It has been only a month since the launch of the Marks & Spencer and Oxfam Clothes Exchange, trailed as the UK's biggest clothing recycling campaign, but tens of thousands of donations of M&S clothes have already been made to Oxfam charity shops. In return, each donor gets a £5 voucher to spend in M&S shops.
In fact, the new influx is helping to turn Oxfam into a kind of budget M&S. Before the partnership was launched, Oxfam already sold about £3m worth of M&S garments in its 790 shops annually. Now it is the place to go for last year's lines.
The germ of the relationship lay in the high-street retailer's desire to reduce the one million tonnes of clothes that are dumped into landfill sites every year. A survey of customers revealed that they kept huge amounts of unused M&S clothes at the backs of their wardrobes. So M&S decided to forge a recycling relationship with a major charity.
Three organisations pitched for the partnership, including Oxfam. "We chose to work with Oxfam because it is a very good brand, the biggest charity shop chain in the UK; but also because it has an organisation called WasteSaver that sits behind it," says Katie Stafford, Marks & Spencer's sustainable development manager.

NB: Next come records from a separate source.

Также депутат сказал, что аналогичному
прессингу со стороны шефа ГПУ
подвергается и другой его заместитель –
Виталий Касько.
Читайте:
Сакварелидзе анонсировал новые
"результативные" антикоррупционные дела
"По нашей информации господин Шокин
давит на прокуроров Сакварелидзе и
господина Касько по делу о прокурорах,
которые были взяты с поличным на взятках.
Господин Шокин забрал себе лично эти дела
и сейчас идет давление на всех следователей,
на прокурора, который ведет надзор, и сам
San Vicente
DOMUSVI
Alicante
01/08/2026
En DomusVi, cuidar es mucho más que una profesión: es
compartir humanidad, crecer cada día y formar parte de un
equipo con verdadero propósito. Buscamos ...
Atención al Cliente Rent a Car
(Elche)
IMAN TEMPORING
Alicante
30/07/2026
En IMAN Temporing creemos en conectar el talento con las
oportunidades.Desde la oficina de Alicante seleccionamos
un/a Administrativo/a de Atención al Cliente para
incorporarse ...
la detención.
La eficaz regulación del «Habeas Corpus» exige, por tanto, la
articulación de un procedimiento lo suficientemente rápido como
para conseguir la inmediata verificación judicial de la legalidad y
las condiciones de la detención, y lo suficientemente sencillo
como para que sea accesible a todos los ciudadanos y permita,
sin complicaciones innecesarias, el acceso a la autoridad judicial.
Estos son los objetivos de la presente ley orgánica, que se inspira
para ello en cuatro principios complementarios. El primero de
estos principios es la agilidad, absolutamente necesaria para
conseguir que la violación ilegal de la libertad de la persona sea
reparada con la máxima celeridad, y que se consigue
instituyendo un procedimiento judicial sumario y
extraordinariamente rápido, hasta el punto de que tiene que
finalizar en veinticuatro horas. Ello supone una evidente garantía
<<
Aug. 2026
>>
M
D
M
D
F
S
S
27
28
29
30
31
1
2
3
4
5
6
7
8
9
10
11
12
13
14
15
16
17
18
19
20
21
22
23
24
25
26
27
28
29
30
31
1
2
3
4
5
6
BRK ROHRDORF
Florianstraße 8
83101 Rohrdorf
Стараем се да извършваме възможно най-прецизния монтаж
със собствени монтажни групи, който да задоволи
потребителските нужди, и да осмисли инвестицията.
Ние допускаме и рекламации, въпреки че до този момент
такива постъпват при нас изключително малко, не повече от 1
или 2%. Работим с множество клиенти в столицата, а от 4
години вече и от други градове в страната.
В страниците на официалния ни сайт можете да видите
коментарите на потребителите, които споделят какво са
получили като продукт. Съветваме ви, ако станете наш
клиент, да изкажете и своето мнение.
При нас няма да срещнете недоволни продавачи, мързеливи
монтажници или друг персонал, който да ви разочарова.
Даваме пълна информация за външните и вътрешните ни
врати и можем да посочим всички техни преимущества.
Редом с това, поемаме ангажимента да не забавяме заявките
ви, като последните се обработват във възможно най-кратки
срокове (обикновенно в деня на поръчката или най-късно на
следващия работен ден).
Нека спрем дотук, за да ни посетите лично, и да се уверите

"That organisation manages all the recycling that can't be sold in their shops. So we can be guaranteed that none of the clothing that our customers take back goes to landfill. Oxfam is the only charity shop that has that kind of organisation behind it."
Oxfam has been talking to M&S for a decade, advising the firm on its supply chain, so the partnership was a natural extension of an existing relationship.
But before embarking on the very public relationship of the Clothes Exchange, the charity required the retailer to make an 'ethical declaration' on its track record.
David McCullough, Oxfam's trading director, says: "We vet any private sector organisation that we work with and have a very vigorous process that takes in their ethical standpoints, involvement in other countries, sourcing policy and labour standards.
"It's important for us to be very clear about the rationale for working with an organisation, and to be clear we can support that relationship."
McCullough says the partnership combines a strong commercial rationale - increasing donations - with the social purpose of reducing the amount of waste ending up in landfill.
"We are confident that M&S is trying to do the right thing," he says. "And there is a clear business case for us. If by doing this kind of thing we make consumers and retailers think about what they are doing, that's a really good combination."
The Clothes Exchange is to have an initial trial period of six months.